Plädoyer für Vereinfachung der Anträge
Pläne für Niedersachsen und Bremen haben zudem EWE und Telekom. Gemeinsam wollen sie den Nordwesten mit Glasfaserhausanschlüssen ausstatten. Derzeit sind nach Angaben der EWE in Niedersachsen in der Regel flächendeckend bis zu 16 Megabit pro Sekunde vorhanden, in sehr vielen Orten auch bis zu 50 oder 100 Megabit pro Sekunde.

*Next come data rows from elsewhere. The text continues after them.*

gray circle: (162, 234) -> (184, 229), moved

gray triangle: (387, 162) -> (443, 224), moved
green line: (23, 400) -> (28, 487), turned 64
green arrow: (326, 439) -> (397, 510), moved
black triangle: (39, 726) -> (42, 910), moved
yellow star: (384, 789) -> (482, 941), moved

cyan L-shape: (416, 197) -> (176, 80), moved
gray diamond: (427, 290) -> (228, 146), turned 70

Es gebe aber Bereiche, in denen nur eine niedrigere Bandbreite verfügbar sei: „Diese Bereiche sind für Telekommunikationsunternehmen oft nicht wirtschaftlich erschließbar.“ Fördermaßnahmen seien darum wichtig. Peer Beyersdorff plädiert dafür, dass die Anträge vereinfacht werden. „Die Förderprogramme waren bisher viel zu bürokratisch. Darum hat sich der Ausbau verzögert“, sagt der Geschäftsführer des Breitband-Kompetenzzentrums Niedersachsen.

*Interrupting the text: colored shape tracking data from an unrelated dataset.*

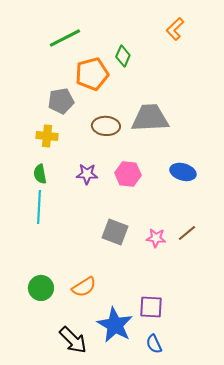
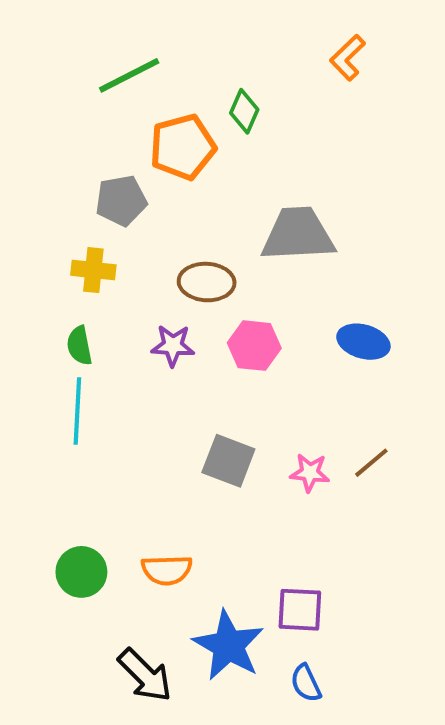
brown ellipse: (106, 126) -> (207, 282), moved
orange semicircle: (84, 287) -> (167, 570), turned 30

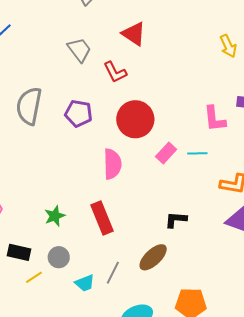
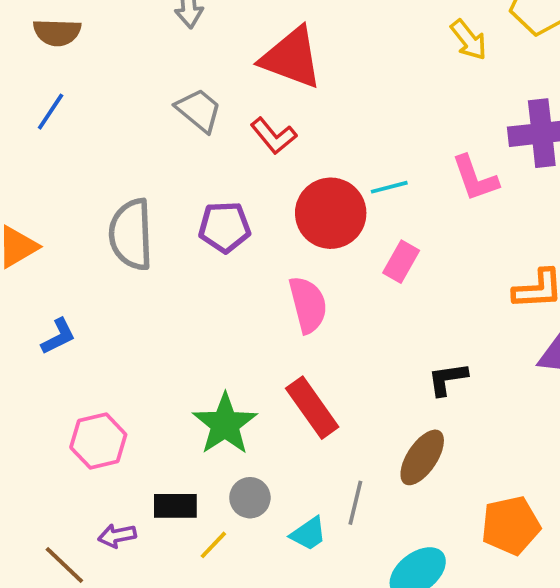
red triangle: (134, 34) -> (291, 58), size x1.4
cyan line: (197, 153) -> (389, 187), moved
green star: (55, 216) -> (225, 424), size x1.6

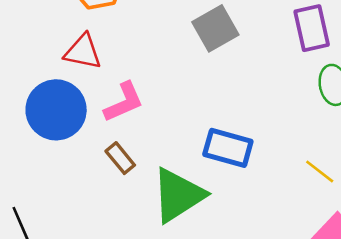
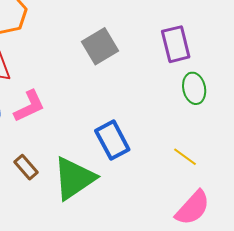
blue rectangle: (228, 148) -> (112, 140), turned 48
brown rectangle: (120, 158) -> (26, 167), moved

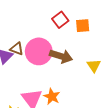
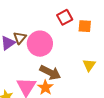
brown triangle: (17, 49) -> (20, 38), turned 40
brown arrow: (61, 56) -> (50, 72), moved

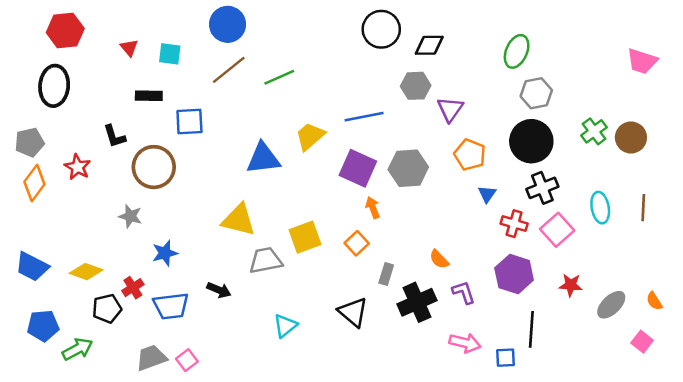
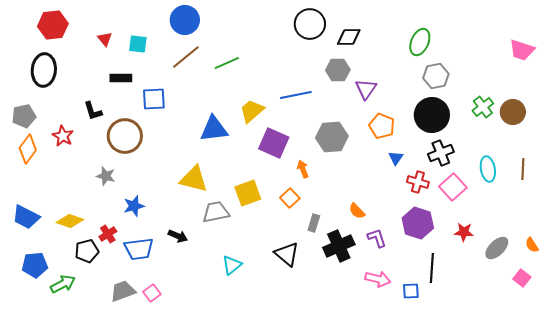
purple square: (358, 168) -> (274, 143), moved

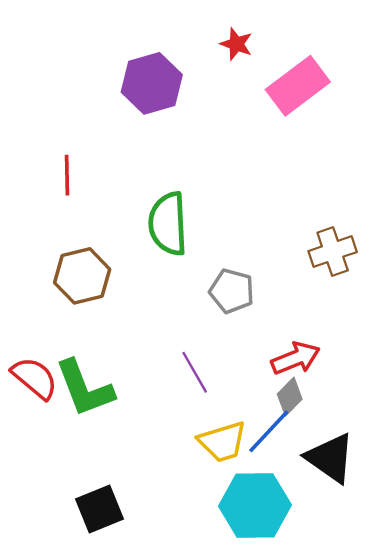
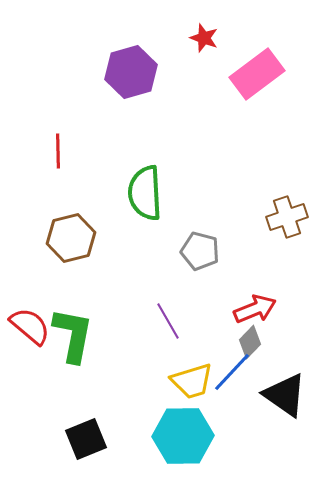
green L-shape: (84, 388) -> (73, 335), turned -148
cyan hexagon: (255, 506) -> (183, 436), moved

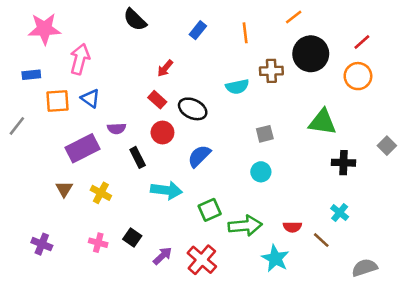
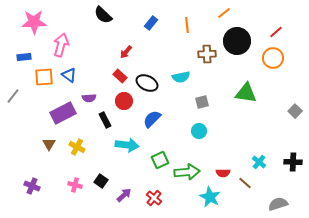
cyan semicircle: (237, 87) -> (181, 77), moved
black cross: (344, 163) -> (293, 162), moved
red cross: (202, 260) -> (154, 198), size x0.7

In der vergangenen Legislaturperiode habe sich die Groko einfach zu spät auf den Weg gemacht. Probleme gebe es überall im ländlichen Raum, nicht nur in Niedersachsen, doch weiße Flecken sogar in Städten. Ob die Gigabitnetze bis 2025 kommen? Da bleibe noch viel zu tun, so Beyersdorff.
In Bremen ist eine Markterkundung gerade abgeschlossen. „Wir haben grundsätzlich eine außerordentlich gute Verfügbarkeit von Breitbandverbindungen“, sagt Tim Cordßen, Sprecher des Bremer Wirtschaftsressorts. Der Breitbandatlas bestätigt das: Fast alle Haushalte, genau 93,6 Prozent, könnten theoretisch mit einer Geschwindigkeit von mindestes 50 Megabit pro Sekunde im Netz unterwegs sein. In Hamburg sind es 96,5 Prozent. Doch ein Problem sind die letzten Meter vom Verteilerkasten bis in die Häuser. Dieser Abschnitt, auf dem häufig Kupfer liegt, bremst die Geschwindigkeit.
Cordßen begrüßt, dass die Notwendigkeit eines flächendeckenden Breitbandausbaus erkannt worden sei. Zehn bis zwölf Milliarden Euro sollen laut Koalitionspapier dafür ausgegeben werden. Friedhelm Behrens, Sprecher der Bremer SWB, sieht Chancen für neue Geschäftsmodelle, wenn die Infrastruktur ausgebaut ist – auch im Energiesektor. In Bremen könne ein gemeinsamer Masterplan zum Breitbandausbau von Politik und Wirtschaft hilfreich sein.